The rationale in the report for the closure of the Art History and Archaeology and Classical Studies programs includes small number of graduates per year, high number of years to degree for Ph.D. students and low research productivity compared to peer institutions.
“Some of the specifics connected with our new department got lost in the shuffle,” said Anatole Mori, chair of Ancient Mediterranean Studies.
The recommendation is based on outdated data, Mori said, and the department anticipated some of the task force’s concerns, of which some already have been addressed.
Ancient Mediterranean Studies has received nearly twice the applicants this year than last, Mori said, and research productivity would be badly damaged by the elimination of the graduate program. Faculty in the department, especially archaeology, rely on graduate students to conduct their research, Mori said. For instance, the department works with the Gabii Project, an international collective effort with the dual goal of excavation and study of an ancient Roman city-state, and MU participation relies heavily on graduate students.
Another factor that should be considered, Mori said, is the history of the department. Classical Studies is a legacy program for MU — it traces its roots to the mid-1800s, not long after MU’s founding in 1839.
MU, as a land grant university created by the Morrill Act of 1862, also has a specific mission to teach “agriculture, military tactics, and the mechanic arts as well as classical studies,” according to the Association of Public Land Grant Universities.

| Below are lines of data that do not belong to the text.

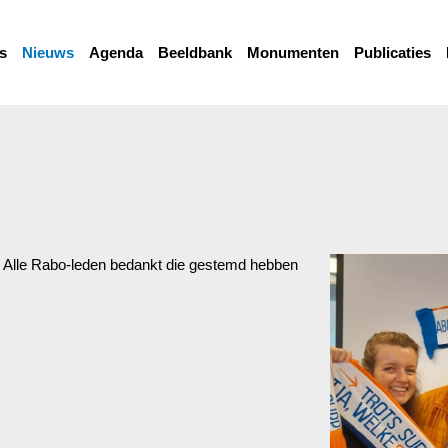
s
Nieuws
Agenda
Beeldbank
Monumenten
Publicaties
. Alle Rabo-leden bedankt die gestemd hebben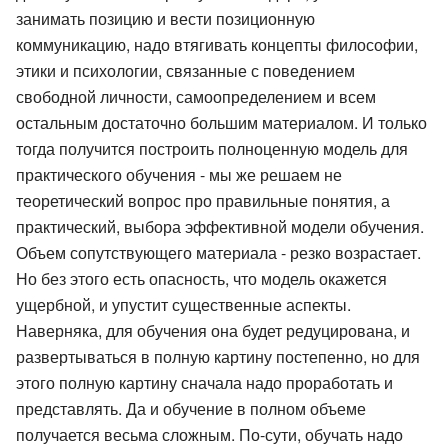
занимать позицию и вести позиционную
коммуникацию, надо втягивать концепты философии,
этики и психологии, связанные с поведением
свободной личности, самоопределением и всем
остальным достаточно большим материалом. И только
тогда получится построить полноценную модель для
практического обучения - мы же решаем не
теоретический вопрос про правильные понятия, а
практический, выбора эффективной модели обучения.
Объем сопутствующего материала - резко возрастает.
Но без этого есть опасность, что модель окажется
ущербной, и упустит существенные аспекты.
Наверняка, для обучения она будет редуцирована, и
развертываться в полную картину постепенно, но для
этого полную картину сначала надо проработать и
представлять. Да и обучение в полном объеме
получается весьма сложным. По-сути, обучать надо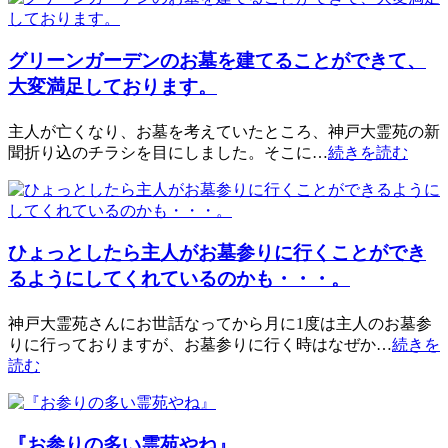
グリーンガーデンのお墓を建てることができて、
大変満足しております。
主人が亡くなり、お墓を考えていたところ、神戸大霊苑の新
聞折り込のチラシを目にしました。そこに…
続きを読む
ひょっとしたら主人がお墓参りに行くことができ
るようにしてくれているのかも・・・。
神戸大霊苑さんにお世話なってから月に1度は主人のお墓参
りに行っておりますが、お墓参りに行く時はなぜか…
続きを
読む
『お参りの多い霊苑やね』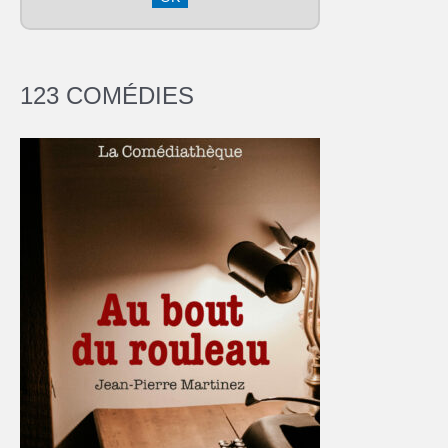
123 COMÉDIES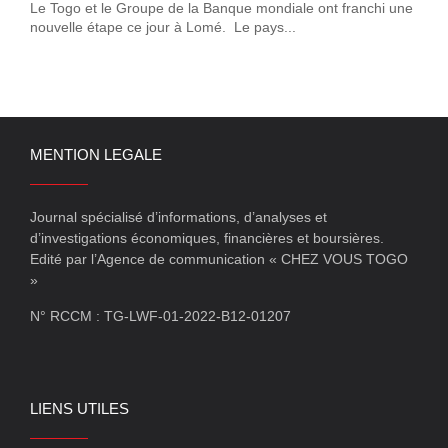
Le Togo et le Groupe de la Banque mondiale ont franchi une
nouvelle étape ce jour à Lomé. Le pays...
MENTION LEGALE
Journal spécialisé d’informations, d’analyses et
d’investigations économiques, financières et boursières.
Edité par l’Agence de communication « CHEZ VOUS TOGO
»
N° RCCM : TG-LWF-01-2022-B12-01207
LIENS UTILES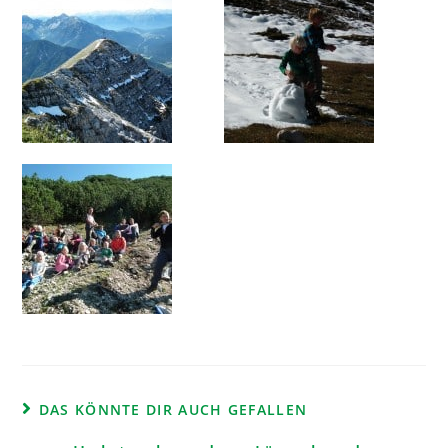
DAS KÖNNTE DIR AUCH GEFALLEN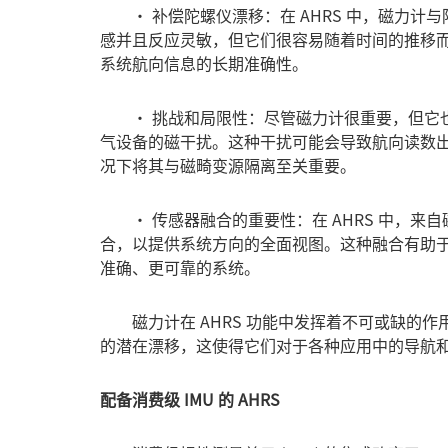
• 补偿陀螺仪漂移：在 AHRS 中，磁力计
感并且反应灵敏，但它们很容易随着时间的推移
系统航向信息的长期准确性。
• 挑战和局限性：尽管磁力计很重要，但它也
气设备的磁干扰。这种干扰可能会导致航向读数
况下将其与磁畸变源隔离至关重要。
• 传感器融合的重要性：在 AHRS 中，来
合，以提供系统方向的全面视图。这种融合有助
准确、更可靠的系统。
磁力计在 AHRS 功能中发挥着不可或缺的作
的潜在漂移，这使得它们对于各种应用中的导航
配备消费级 IMU 的 AHRS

“We recognize that there might be information that we don’t have or that the task force didn’t have,” Cartwright said. “We are giving opportunities for deans to come forward and to say, ‘Here’s what we know about this particular program, and you may not have this information or that information.’”
Mori said she already has spoken to the dean of Arts & Science to advocate for her department.

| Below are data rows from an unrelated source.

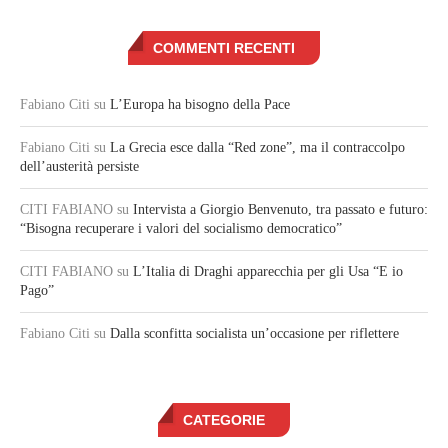
COMMENTI RECENTI
Fabiano Citi
su
L’Europa ha bisogno della Pace
Fabiano Citi
su
La Grecia esce dalla “Red zone”, ma il contraccolpo
dell’austerità persiste
CITI FABIANO
su
Intervista a Giorgio Benvenuto, tra passato e futuro:
“Bisogna recuperare i valori del socialismo democratico”
CITI FABIANO
su
L’Italia di Draghi apparecchia per gli Usa “E io
Pago”
Fabiano Citi
su
Dalla sconfitta socialista un’occasione per riflettere
CATEGORIE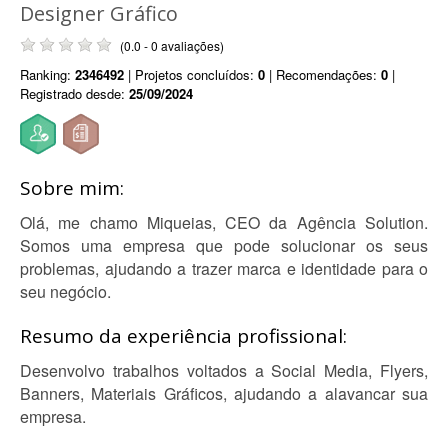
Designer Gráfico
(0.0 - 0 avaliações)
Ranking:
2346492
| Projetos concluídos:
0
| Recomendações:
0
|
Registrado desde:
25/09/2024
Sobre mim:
Olá, me chamo Miqueias, CEO da Agência Solution.
Somos uma empresa que pode solucionar os seus
problemas, ajudando a trazer marca e identidade para o
seu negócio.
Resumo da experiência profissional:
Desenvolvo trabalhos voltados a Social Media, Flyers,
Banners, Materiais Gráficos, ajudando a alavancar sua
empresa.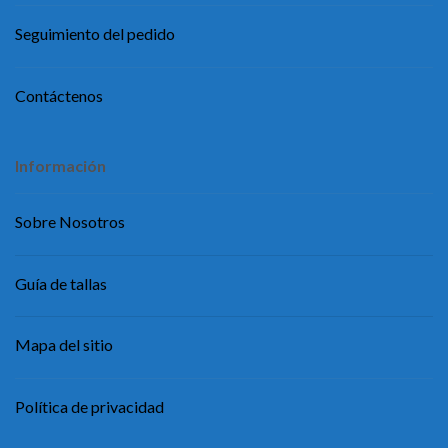
Seguimiento del pedido
Contáctenos
Información
Sobre Nosotros
Guía de tallas
Mapa del sitio
Política de privacidad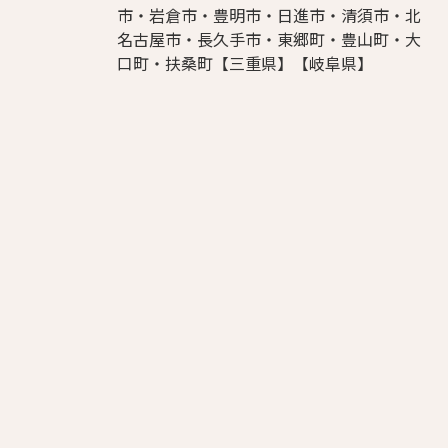
市・岩倉市・豊明市・日進市・清須市・北
名古屋市・長久手市・東郷町・豊山町・大
口町・扶桑町【三重県】【岐阜県】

There’s a trend across all of higher education to be more data-driven in decision-making, Cartwright said, but MU data are not available that are complex enough to answer every question.
The report highlighted data as a problem for MU: “The activities of the Task Force illustrated the significant problem MU has in terms of data storage and organization.”
The report goes on to say that data across campus are not stored centrally or consistently defined.
“Many institutions are struggling with these same types of challenges,” Cartwright said.
“By going through this process, we started asking questions that weren’t necessarily asked before,” Cartwright said, “and they may have started thinking of certain things they wanted an answer to and we didn’t have that data readily available.”
“Am I happy with where we are?” Cartwright asked. “No. We need to have much better data systems.”
“We did good work within the time constraints and data that we had,” said Nicole Monnier, an MU faculty and task force member. She expressed concerns, echoing those in the report, about how MU collects, organizes and shares its data.
The only decisions released by the task force were those supported by the data it had access to, Monnier said, but it’s certainly possible there may be more data that would change minds. She emphasized that the task force’s decisions are merely recommendations, and it’ll be the job of Interim Provost Spain to take a deeper look and make final decisions.
Opportunities for investment
The task force also was charged with identifying particularly strong academic programs worthy of further investment. The report says this was difficult because, when the team held meetings, the perception was that the team was only looking for areas to cut. As a result, questions and suggestions from constituents were mainly focused on that.
But there were some areas the task force recommended increased investment:
- Big data analytics
- The Center for Teaching and Learning
- Coordinated and integrated health research
- Diversity, equity and inclusion
- Interdisciplinary degree programs
- Interdisciplinary research programs
- Sustainability and security
“We have to narrow our focus to programs of excellence,” Spain said.